Hundreds punished over racist and sexist comments
By JULIAN SHEA | China Daily | Updated: 2019-05-07 09:20
British universities have disciplined hundreds of students in recent years over sexually or racially abusive comments on social media, a freedom of information request has revealed.
Figures showed that in the last three years, institutions took action against 277 students, with 104 incidents in the year 2018-19.
The universities with the highest numbers were the Universities of Bedford and Central Lancashire, each with 22 students being disciplined.
High-profile incidents included the University of Exeter expelling law students for racist messages in a student society WhatsApp group, and two students from Nottingham Trent University being suspended for racist chanting which was recorded on film and described by a judge in a subsequent court case as "shocking, disgusting, appalling and disgraceful".

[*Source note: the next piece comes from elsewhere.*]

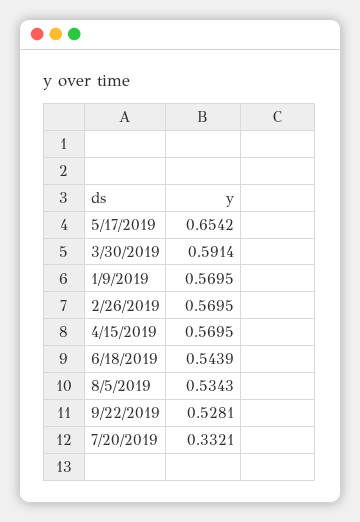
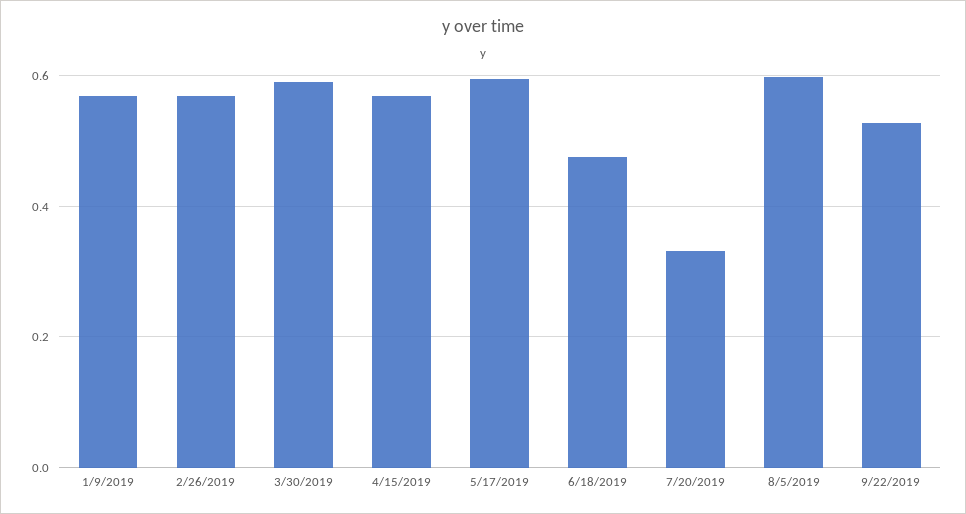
5/17/2019: 0.6542 -> 0.6
6/18/2019: 0.5439 -> 0.48
8/5/2019: 0.5343 -> 0.6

Ilyas Nagdee, Black Students' officer at the National Union of Students, said the figures were unsurprising as the union's own research revealed minority groups frequently found themselves on the receiving end of abuse. "Social media is often, sadly, a reflection of what is happening in the wider world," he added.
The director of the Runnymede Trust racial equality think tank Omar Khan said education was a mirror of society, and warned that the problem may be more widespread than was being reported.
"The findings remind us that a university education is no inoculation against racism, and the extent of discriminatory attitudes and behaviors across society," he told The Guardian newspaper.
"The threat of racism on campuses is being downplayed in media-driven moral panics on free speech, and university administrators must ensure they protect BME (Black and Minority Ethnicity) students from violence and harassment."
According to the Universities and Colleges Admissions Service, more than 500,000 overseas students study in the United Kingdom every year, with China one of the biggest contributors to foreign student numbers.
University College London has the greatest number of overseas students and, across the education sector as a whole, the majority of non-UK students come from other European Union member states.
The next biggest bloc of foreign students is the Chinese cohort, with more than one-third of all non-EU students in the UK in 2017-18 coming from China.
The Higher Education Statistics Agency's figure for Chinese students in 2017-18, around 106,000, was 21 percent higher than that of 2013-14.